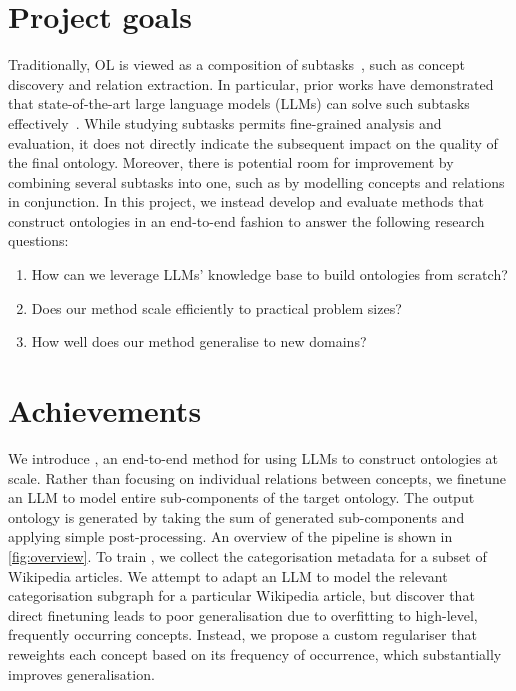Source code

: \section{Project goals}

Traditionally, OL is viewed as a composition of subtasks~\cite{asim2018survey}, such as concept discovery and relation extraction. In particular, prior works have demonstrated that state-of-the-art large language models (LLMs) can solve such subtasks effectively~\cite{babaei2023llms4ol}. While studying subtasks permits fine-grained analysis and evaluation, it does not directly indicate the subsequent impact on the quality of the final ontology. Moreover, there is potential room for improvement by combining several subtasks into one, such as by modelling concepts and relations in conjunction. In this project, we instead develop and evaluate methods that construct ontologies in an end-to-end fashion to answer the following research questions:
\begin{enumerate}
    \item How can we leverage LLMs' knowledge base to build ontologies from scratch?
    \item Does our method scale efficiently to practical problem sizes?
    \item How well does our method generalise to new domains?
\end{enumerate}

\section{Achievements}



We introduce \name, an end-to-end method for using LLMs to construct ontologies at scale. Rather than focusing on individual relations between concepts, we finetune an LLM to model entire sub-components of the target ontology. The output ontology is generated by taking the sum of generated sub-components and applying simple post-processing. An overview of the pipeline is shown in \cref{fig:overview}. To train \name, we collect the categorisation metadata for a subset of Wikipedia articles. We attempt to adapt an LLM to model the relevant categorisation subgraph for a particular Wikipedia article, but discover that direct finetuning leads to poor generalisation due to overfitting to high-level, frequently occurring concepts. Instead, we propose a custom regulariser that reweights each concept based on its frequency of occurrence, which substantially improves generalisation.

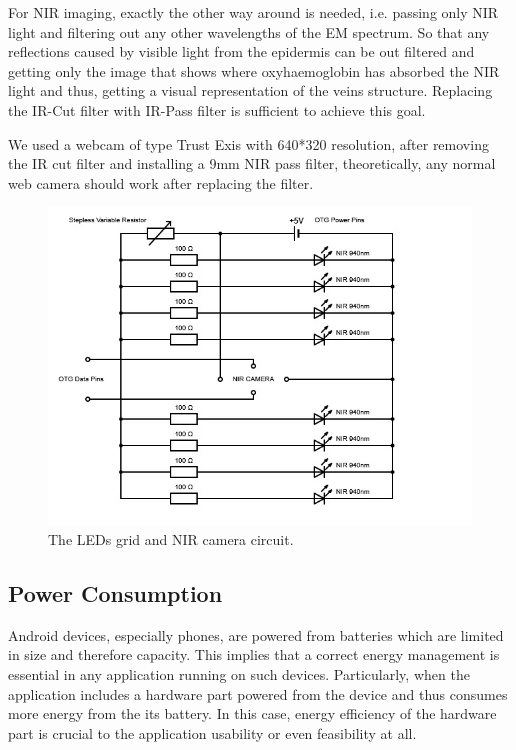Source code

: For NIR imaging, exactly the other way around is needed, i.e. passing only NIR light and filtering out any other wavelengths of the EM spectrum. So that any reflections caused by visible light from the epidermis can be out filtered and getting only the image that shows where oxyhaemoglobin has absorbed the NIR light and thus, getting a visual representation of the veins structure. Replacing the IR-Cut filter with IR-Pass filter is sufficient to achieve this goal.

We used a  webcam of type Trust Exis with 640*320 resolution, after removing the IR cut filter and installing a 9mm NIR pass filter, theoretically, any normal web camera should work after replacing the filter.

\begin{figure}[H]
\centering
\includegraphics{figures/circuit.jpg}
\caption{The LEDs grid and NIR camera circuit.}\label{fig:circuit}
\end{figure}


\subsection{Power Consumption}
Android devices, especially phones, are powered from batteries which are limited in size and therefore capacity. This implies that a correct energy management is essential in any application running on such devices. Particularly, when the application includes a hardware part powered from the device and thus consumes more energy from the its battery. In this case, energy efficiency of the hardware part is crucial to the application usability or even feasibility at all.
_ _ _ _
* [PROBLEM DESCRIPTION] Without the pictures, give all the records above again exactly.

* [RESULT]
Source code

: \section{Project goals}

Traditionally, OL is viewed as a composition of subtasks~\cite{asim2018survey}, such as concept discovery and relation extraction. In particular, prior works have demonstrated that state-of-the-art large language models (LLMs) can solve such subtasks effectively~\cite{babaei2023llms4ol}. While studying subtasks permits fine-grained analysis and evaluation, it does not directly indicate the subsequent impact on the quality of the final ontology. Moreover, there is potential room for improvement by combining several subtasks into one, such as by modelling concepts and relations in conjunction. In this project, we instead develop and evaluate methods that construct ontologies in an end-to-end fashion to answer the following research questions:
\begin{enumerate}
    \item How can we leverage LLMs' knowledge base to build ontologies from scratch?
    \item Does our method scale efficiently to practical problem sizes?
    \item How well does our method generalise to new domains?
\end{enumerate}

\section{Achievements}



We introduce \name, an end-to-end method for using LLMs to construct ontologies at scale. Rather than focusing on individual relations between concepts, we finetune an LLM to model entire sub-components of the target ontology. The output ontology is generated by taking the sum of generated sub-components and applying simple post-processing. An overview of the pipeline is shown in \cref{fig:overview}. To train \name, we collect the categorisation metadata for a subset of Wikipedia articles. We attempt to adapt an LLM to model the relevant categorisation subgraph for a particular Wikipedia article, but discover that direct finetuning leads to poor generalisation due to overfitting to high-level, frequently occurring concepts. Instead, we propose a custom regulariser that reweights each concept based on its frequency of occurrence, which substantially improves generalisation.

Source code

: For NIR imaging, exactly the other way around is needed, i.e. passing only NIR light and filtering out any other wavelengths of the EM spectrum. So that any reflections caused by visible light from the epidermis can be out filtered and getting only the image that shows where oxyhaemoglobin has absorbed the NIR light and thus, getting a visual representation of the veins structure. Replacing the IR-Cut filter with IR-Pass filter is sufficient to achieve this goal.

We used a  webcam of type Trust Exis with 640*320 resolution, after removing the IR cut filter and installing a 9mm NIR pass filter, theoretically, any normal web camera should work after replacing the filter.

\begin{figure}[H]
\centering
\includegraphics{figures/circuit.jpg}
\caption{The LEDs grid and NIR camera circuit.}\label{fig:circuit}
\end{figure}


\subsection{Power Consumption}
Android devices, especially phones, are powered from batteries which are limited in size and therefore capacity. This implies that a correct energy management is essential in any application running on such devices. Particularly, when the application includes a hardware part powered from the device and thus consumes more energy from the its battery. In this case, energy efficiency of the hardware part is crucial to the application usability or even feasibility at all.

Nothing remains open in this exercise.